Ji-Ung Lee

Hi there! I am Ji-Ung, a postdoc at the research training group Neuroexplicit Models at the University of Saarland (Germany). My research revolves around efficient model training in natural language processing (NLP). This usually involves methods such as active learning that can handle low-resource scenarios with users who can provide the labels for queried instances. I am also interested in (human) language learning, so the evaluation of my methods often happens within the context of automated exercise generation and assessment. Finally, I am a big fan of user studies, having devised and conducted various evaluation studies involving citizen scientists. If you are interested in these research topics feel free to drop me a message!

News

09-2025 - New Preprint (paper)

Bridging Fairness and Explainability: Can Input-Based Explanations Promote Fairness in Hate Speech Detection? Yifan Wang, Mayank Jobanputra, Ji-Ung Lee, Soyoung Oh, Isabel Valera, Vera Demberg. 2025.

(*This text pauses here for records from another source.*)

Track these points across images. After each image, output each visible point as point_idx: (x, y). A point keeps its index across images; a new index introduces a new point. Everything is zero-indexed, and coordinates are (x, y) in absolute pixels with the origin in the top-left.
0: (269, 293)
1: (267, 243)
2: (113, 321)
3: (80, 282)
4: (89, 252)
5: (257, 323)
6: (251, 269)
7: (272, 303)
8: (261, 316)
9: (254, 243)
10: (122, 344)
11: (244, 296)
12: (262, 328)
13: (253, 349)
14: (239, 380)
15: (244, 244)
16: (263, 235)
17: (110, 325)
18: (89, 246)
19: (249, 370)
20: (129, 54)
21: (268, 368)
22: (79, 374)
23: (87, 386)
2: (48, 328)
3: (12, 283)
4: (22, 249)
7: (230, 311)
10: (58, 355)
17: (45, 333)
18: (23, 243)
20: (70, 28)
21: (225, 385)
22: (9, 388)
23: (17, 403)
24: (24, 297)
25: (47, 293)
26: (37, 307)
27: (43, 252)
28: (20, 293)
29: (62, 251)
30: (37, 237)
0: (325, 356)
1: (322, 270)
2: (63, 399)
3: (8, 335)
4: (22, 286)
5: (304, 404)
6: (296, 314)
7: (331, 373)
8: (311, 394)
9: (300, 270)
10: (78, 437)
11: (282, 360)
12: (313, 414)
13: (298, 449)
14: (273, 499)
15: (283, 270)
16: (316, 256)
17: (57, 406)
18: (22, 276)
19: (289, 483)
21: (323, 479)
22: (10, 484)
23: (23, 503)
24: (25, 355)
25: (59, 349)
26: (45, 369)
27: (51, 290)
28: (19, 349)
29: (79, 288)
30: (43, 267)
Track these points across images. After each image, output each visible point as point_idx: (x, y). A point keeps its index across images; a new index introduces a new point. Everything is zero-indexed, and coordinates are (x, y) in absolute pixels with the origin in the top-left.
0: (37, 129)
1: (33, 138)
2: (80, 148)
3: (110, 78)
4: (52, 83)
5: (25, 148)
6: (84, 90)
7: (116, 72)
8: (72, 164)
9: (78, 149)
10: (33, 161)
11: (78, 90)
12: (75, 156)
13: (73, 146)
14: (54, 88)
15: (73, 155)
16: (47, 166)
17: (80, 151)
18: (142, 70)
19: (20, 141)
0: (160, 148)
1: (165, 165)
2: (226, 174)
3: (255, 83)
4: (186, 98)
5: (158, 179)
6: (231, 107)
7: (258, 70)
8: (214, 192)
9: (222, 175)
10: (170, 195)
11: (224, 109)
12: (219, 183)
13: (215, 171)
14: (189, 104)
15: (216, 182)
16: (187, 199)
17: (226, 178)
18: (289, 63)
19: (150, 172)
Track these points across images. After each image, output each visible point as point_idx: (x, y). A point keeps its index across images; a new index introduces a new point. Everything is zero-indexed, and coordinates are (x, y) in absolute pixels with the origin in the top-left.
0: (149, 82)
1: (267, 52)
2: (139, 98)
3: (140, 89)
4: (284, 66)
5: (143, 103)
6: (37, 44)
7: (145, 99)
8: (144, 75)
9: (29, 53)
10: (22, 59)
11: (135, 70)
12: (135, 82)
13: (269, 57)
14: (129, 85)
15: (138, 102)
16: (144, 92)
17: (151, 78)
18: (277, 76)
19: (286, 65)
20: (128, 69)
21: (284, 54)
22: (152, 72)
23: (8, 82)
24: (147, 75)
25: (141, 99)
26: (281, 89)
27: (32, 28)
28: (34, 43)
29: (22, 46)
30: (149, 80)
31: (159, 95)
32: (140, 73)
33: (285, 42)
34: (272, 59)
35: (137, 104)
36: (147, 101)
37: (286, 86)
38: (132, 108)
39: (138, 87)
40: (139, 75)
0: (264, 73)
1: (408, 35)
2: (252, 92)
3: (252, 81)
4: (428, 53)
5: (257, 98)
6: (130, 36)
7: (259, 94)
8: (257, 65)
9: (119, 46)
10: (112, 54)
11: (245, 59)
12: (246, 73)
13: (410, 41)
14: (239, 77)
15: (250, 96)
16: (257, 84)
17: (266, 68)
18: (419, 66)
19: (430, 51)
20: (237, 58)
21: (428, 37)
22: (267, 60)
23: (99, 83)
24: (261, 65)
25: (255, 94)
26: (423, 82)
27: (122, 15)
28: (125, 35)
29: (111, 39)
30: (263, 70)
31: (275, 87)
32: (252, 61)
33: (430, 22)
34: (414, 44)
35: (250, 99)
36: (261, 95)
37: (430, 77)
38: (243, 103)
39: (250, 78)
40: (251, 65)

Abstract: Natural language processing (NLP) models often replicate or amplify social bias from training data, raising concerns about fairness. At the same time, their black-box nature makes it difficult for users to recognize biased predictions and for developers to effectively mitigate them. While some studies suggest that input-based explanations can help detect and mitigate bias, others question their reliability in ensuring fairness. Existing research on explainability in fair NLP has been predominantly qualitative, with limited large-scale quantitative analysis. In this work, we conduct the first systematic study of the relationship between explainability and fairness in hate speech detection, focusing on both encoder- and decoder-only models. We examine three key dimensions: (1) identifying biased predictions, (2) selecting fair models, and (3) mitigating bias during model training. Our findings show that input-based explanations can effectively detect biased predictions and serve as useful supervision for reducing bias during training, but they are unreliable for selecting fair models among candidates.

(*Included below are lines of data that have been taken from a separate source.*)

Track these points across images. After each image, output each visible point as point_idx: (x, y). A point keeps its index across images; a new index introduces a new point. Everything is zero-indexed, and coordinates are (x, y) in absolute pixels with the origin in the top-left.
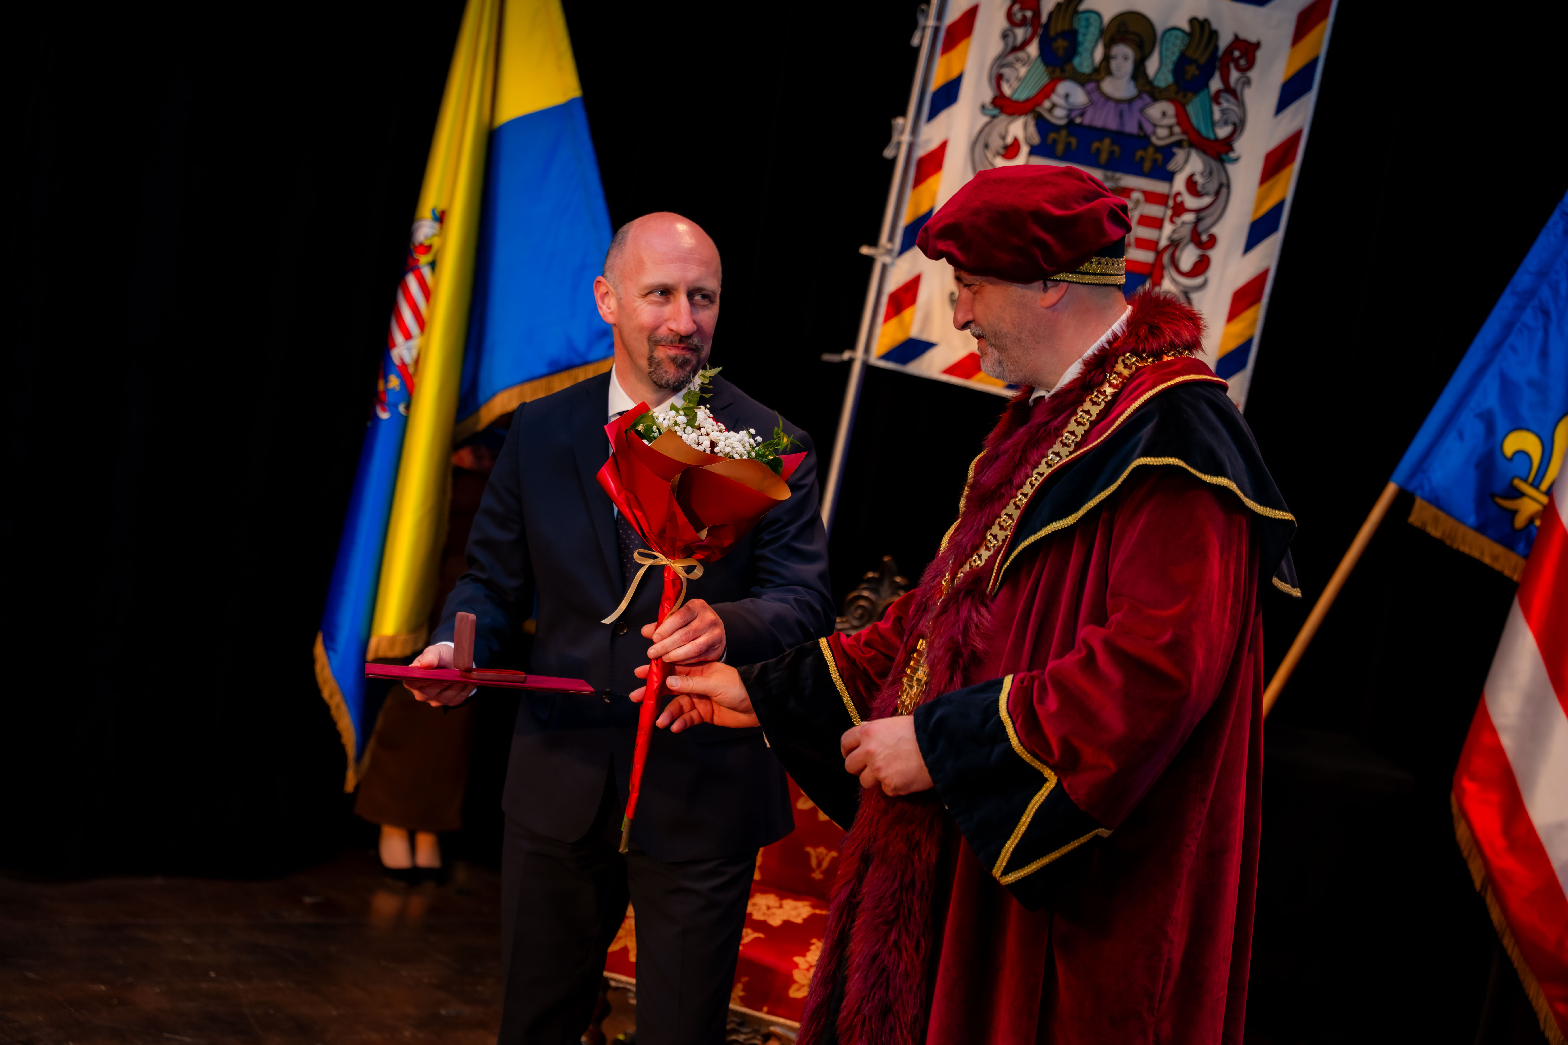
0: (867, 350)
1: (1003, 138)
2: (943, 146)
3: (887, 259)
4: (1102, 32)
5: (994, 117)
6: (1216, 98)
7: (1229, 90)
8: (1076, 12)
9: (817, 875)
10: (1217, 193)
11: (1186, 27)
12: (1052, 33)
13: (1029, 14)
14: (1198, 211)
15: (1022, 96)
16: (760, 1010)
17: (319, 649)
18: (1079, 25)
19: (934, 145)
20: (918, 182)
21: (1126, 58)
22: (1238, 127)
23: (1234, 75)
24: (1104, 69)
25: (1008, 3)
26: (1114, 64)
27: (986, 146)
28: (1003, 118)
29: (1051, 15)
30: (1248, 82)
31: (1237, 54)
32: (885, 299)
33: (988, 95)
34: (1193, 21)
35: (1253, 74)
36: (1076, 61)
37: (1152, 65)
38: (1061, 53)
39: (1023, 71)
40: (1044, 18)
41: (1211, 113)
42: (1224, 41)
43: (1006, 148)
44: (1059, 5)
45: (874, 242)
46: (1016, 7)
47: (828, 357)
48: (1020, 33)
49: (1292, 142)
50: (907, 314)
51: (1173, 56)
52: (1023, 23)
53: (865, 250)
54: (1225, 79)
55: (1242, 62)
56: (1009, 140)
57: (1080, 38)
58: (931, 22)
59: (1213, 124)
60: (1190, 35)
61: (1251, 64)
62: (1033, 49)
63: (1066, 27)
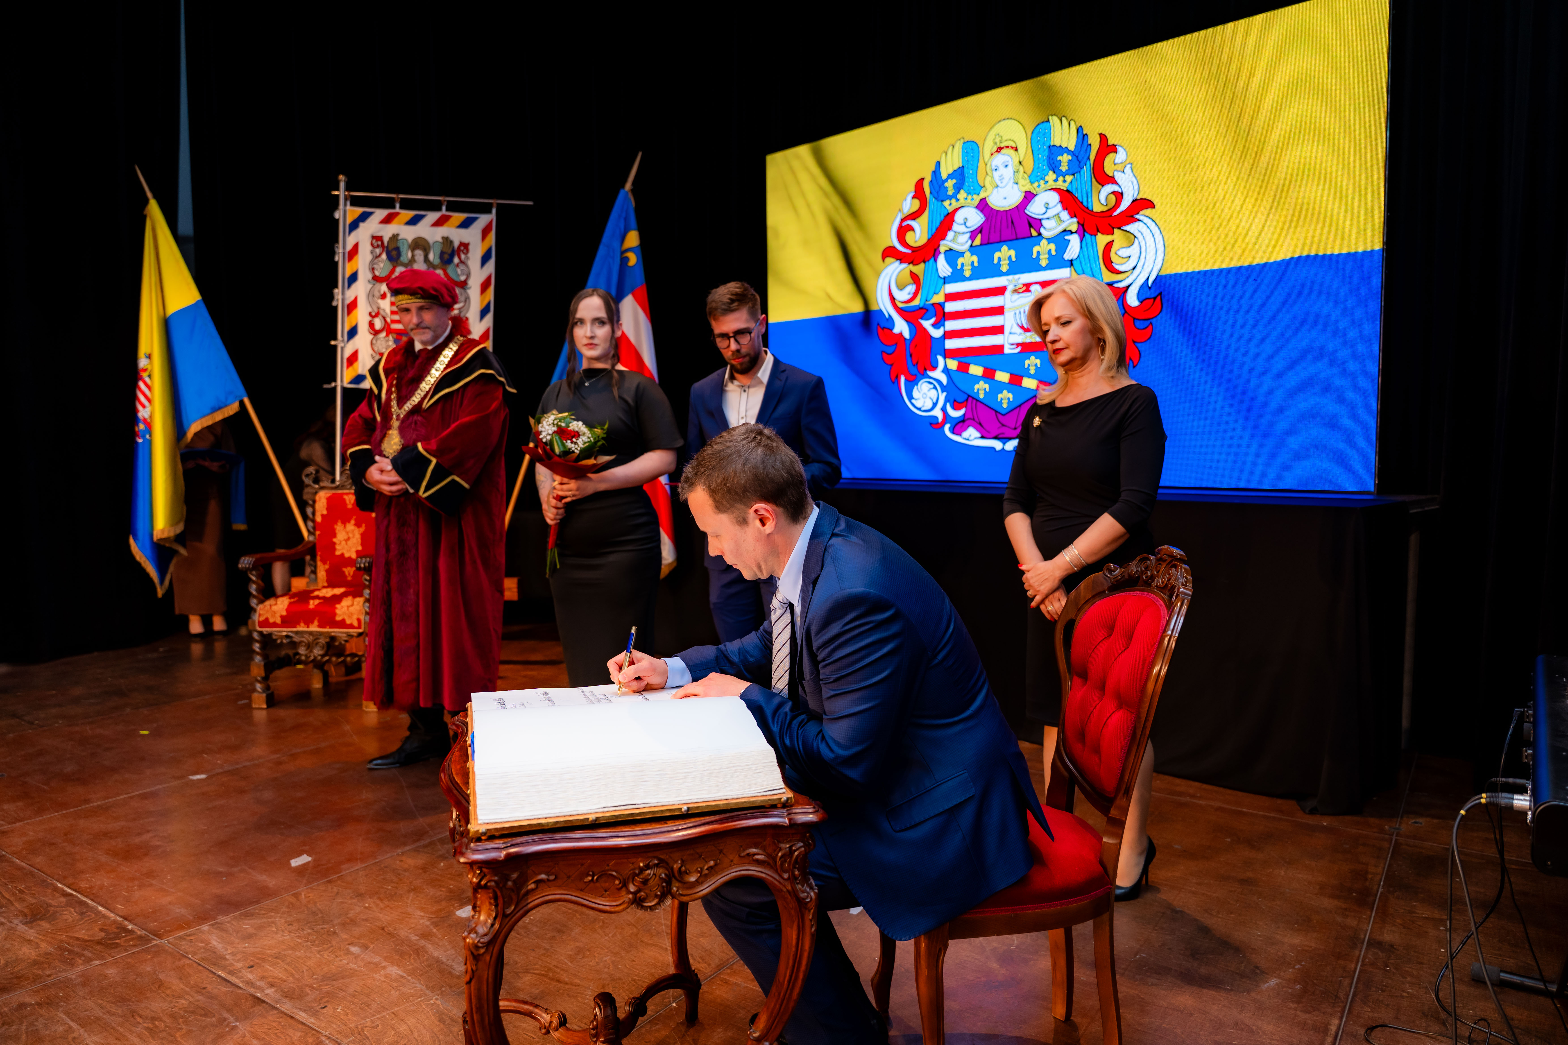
0: (342, 381)
1: (379, 291)
2: (356, 298)
3: (342, 345)
4: (409, 246)
5: (374, 284)
6: (457, 265)
7: (462, 262)
8: (397, 240)
9: (349, 578)
10: (465, 301)
11: (440, 240)
12: (390, 248)
13: (379, 243)
14: (459, 309)
15: (384, 275)
16: (325, 628)
17: (132, 541)
18: (400, 245)
19: (352, 298)
20: (349, 313)
21: (420, 255)
22: (468, 276)
23: (463, 256)
24: (413, 260)
25: (370, 240)
26: (416, 258)
27: (373, 296)
28: (378, 284)
29: (388, 242)
30: (468, 258)
31: (462, 248)
32: (345, 361)
33: (370, 276)
34: (443, 238)
35: (470, 255)
36: (402, 259)
37: (431, 256)
38: (395, 256)
39: (382, 265)
40: (386, 244)
41: (456, 272)
42: (456, 244)
43: (382, 295)
44: (390, 238)
45: (335, 339)
46: (374, 241)
47: (326, 386)
48: (378, 251)
49: (489, 278)
50: (355, 365)
51: (438, 252)
52: (378, 246)
53: (333, 343)
54: (459, 257)
55: (465, 251)
56: (382, 293)
57: (401, 249)
58: (341, 250)
59: (458, 276)
60: (443, 243)
61: (468, 250)
62: (384, 256)
63: (395, 246)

02-2025 - New Preprint (paper)

B-cos LM: Efficiently Transforming Pre-trained Language Models for Improved Explainability. Yifan Wang, Sukrut Rao, Ji-Ung Lee, Mayank Jobanputra, Vera Demberg. 2025.

Abstract: Post-hoc explanation methods for black-box models often struggle with faithfulness and human interpretability due to the lack of explainability in current neural models. Meanwhile, B-cos networks have been introduced to improve model explainability through architectural and computational adaptations, but their application has so far been limited to computer vision models and their associated training pipelines. In this work, we introduce B-cos LMs, i.e., B-cos networks empowered for NLP tasks. Our approach directly transforms pre-trained language models into B-cos LMs by combining B-cos conversion and task fine-tuning, improving efficiency compared to previous B-cos methods. Our automatic and human evaluation results demonstrate that B-cos LMs produce more faithful and human interpretable explanations than post hoc methods, while maintaining task performance comparable to conventional fine-tuning. Our in-depth analysis explores how B-cos LMs differ from conventionally fine-tuned models in their learning processes and explanation patterns. Finally, we provide practical guidelines for effectively building B-cos LMs based on our findings.

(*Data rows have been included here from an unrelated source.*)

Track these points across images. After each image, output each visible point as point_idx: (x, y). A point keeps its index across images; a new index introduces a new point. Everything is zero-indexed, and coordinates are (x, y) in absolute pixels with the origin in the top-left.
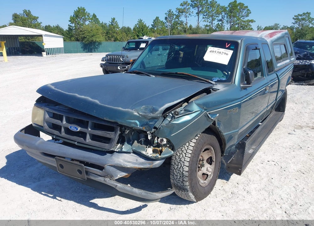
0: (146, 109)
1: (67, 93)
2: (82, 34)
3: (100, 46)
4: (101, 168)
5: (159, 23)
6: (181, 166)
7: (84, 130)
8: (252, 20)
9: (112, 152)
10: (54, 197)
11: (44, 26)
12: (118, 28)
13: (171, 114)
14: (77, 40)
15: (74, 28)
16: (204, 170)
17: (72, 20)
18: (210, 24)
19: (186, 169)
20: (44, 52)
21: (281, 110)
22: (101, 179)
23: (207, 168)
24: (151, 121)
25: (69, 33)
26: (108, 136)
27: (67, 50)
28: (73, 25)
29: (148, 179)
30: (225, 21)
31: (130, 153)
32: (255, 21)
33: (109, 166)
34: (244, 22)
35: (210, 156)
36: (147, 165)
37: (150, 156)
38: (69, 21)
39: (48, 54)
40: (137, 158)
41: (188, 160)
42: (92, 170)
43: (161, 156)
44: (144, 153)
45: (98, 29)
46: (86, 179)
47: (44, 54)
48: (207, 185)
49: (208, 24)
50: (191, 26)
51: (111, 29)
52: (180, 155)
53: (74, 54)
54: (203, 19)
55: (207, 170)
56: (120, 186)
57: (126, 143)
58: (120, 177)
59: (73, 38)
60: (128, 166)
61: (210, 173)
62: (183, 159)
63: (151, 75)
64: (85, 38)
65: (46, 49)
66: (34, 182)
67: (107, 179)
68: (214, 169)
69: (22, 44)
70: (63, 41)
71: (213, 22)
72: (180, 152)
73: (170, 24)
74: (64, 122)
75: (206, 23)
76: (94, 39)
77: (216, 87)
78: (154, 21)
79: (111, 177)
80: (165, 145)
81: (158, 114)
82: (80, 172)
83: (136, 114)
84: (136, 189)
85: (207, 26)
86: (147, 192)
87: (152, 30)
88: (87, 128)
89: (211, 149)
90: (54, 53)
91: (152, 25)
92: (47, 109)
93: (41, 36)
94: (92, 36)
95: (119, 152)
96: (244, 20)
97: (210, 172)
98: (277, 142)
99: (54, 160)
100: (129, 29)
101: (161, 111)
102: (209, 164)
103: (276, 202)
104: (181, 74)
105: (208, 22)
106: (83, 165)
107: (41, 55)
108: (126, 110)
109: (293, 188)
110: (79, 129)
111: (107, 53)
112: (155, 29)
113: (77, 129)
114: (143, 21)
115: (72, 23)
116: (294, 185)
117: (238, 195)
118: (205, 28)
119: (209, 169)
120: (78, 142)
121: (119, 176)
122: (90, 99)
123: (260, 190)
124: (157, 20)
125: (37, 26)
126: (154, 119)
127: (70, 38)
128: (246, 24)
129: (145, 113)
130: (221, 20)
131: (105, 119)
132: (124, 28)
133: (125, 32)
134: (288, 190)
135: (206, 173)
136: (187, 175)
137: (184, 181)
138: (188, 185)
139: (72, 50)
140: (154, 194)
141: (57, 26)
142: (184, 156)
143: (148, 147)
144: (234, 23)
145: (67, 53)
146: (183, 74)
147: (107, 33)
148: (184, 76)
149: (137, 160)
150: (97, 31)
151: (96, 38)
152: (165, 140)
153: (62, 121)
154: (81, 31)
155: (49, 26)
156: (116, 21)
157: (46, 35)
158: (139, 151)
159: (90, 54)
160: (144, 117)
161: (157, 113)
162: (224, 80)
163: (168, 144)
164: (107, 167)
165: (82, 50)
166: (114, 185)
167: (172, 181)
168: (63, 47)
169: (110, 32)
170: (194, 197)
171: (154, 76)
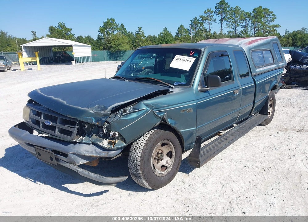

02-2025 - Full-day workshop on research data management (linkedin)

On February 17, I gave a workshop on research data management at our RTG. The workshop covered various aspects around the collection, processing, and storage of research data, and also provided insights on how to conduct reproducible research, especially when working with neural models. The workshop ended with a fruitful discussion where we decided upon practical guidelines for our RTG.